Figure: Testing the computer vision algorithm. The original image is on the top right. The left column is the algorithm trying to isolate each color. The center column is where the algorithm things each pure color is.
One of our additional requirements was to map the room. We used a LIDAR attached to the top of the robot to accomplish this. A ROS node of the LIDAR was provided online by another robot enthusiast. This made it simple setup and use the LIDAR. rVIS, another ROS node, was available online and was used for generating maps and visualizing the robot’s position. The standard message type that ROS provides allowed for the two nodes to interface without any issue or revision of the code.
Figure: A map generated by the robot. The area on the left side of the room is from the LIDAR not being able to accurately measure the distance of a window.
My team was able to work with a mechanical engineering student, Sam, to create the frame of the robot. Sam was able to create a 3D model of the robot and plan how the robot would be assembled. His model included all of the major components and where they would be placed inside of the robot. He also helped us to build the frame because ECE students at Oregon State University do not have access to the machine shop.
Figure: A render of the robot’s frame
Figure: An image of the completed robot
We faced many difficulties during this project. One difficulty was that at the start of the project no one on the team knew ROS. In the beginning we spent a lot of time trying to set up ROS and figure out how to use it. We were able to reach out to graduate students and faculty for help. In the end we were all competent with ROS.
Another difficulty we faced was with the battery holders. There was an Ohm of resistance between the contact and the wire lead. When the Jetson would boot it would draw 2 Amps of current and there would be a 2 Volt drop across the battery holder connectors.
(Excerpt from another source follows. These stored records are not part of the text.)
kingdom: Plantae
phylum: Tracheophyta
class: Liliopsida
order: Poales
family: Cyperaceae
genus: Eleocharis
Because of the large resistance in the battery holders the voltage that the Jetson sees would drop below the minimum power threshold and the Jetson would turn off. It was difficult to track this issue down. At first, we thought it was our batteries but after more investigation we found the problem. We were able to solve this problem by putting two battery packs in parallel. This way on boot the Jetson would only draw 1 Amp from each pack.
We put in a lot of work into the project and I think it turned out really well. We completed six out of the seven requirements that we were tasked. We all learned about teamwork, managing a large project, and understanding what workload can be taken on and completed in a given timeframe.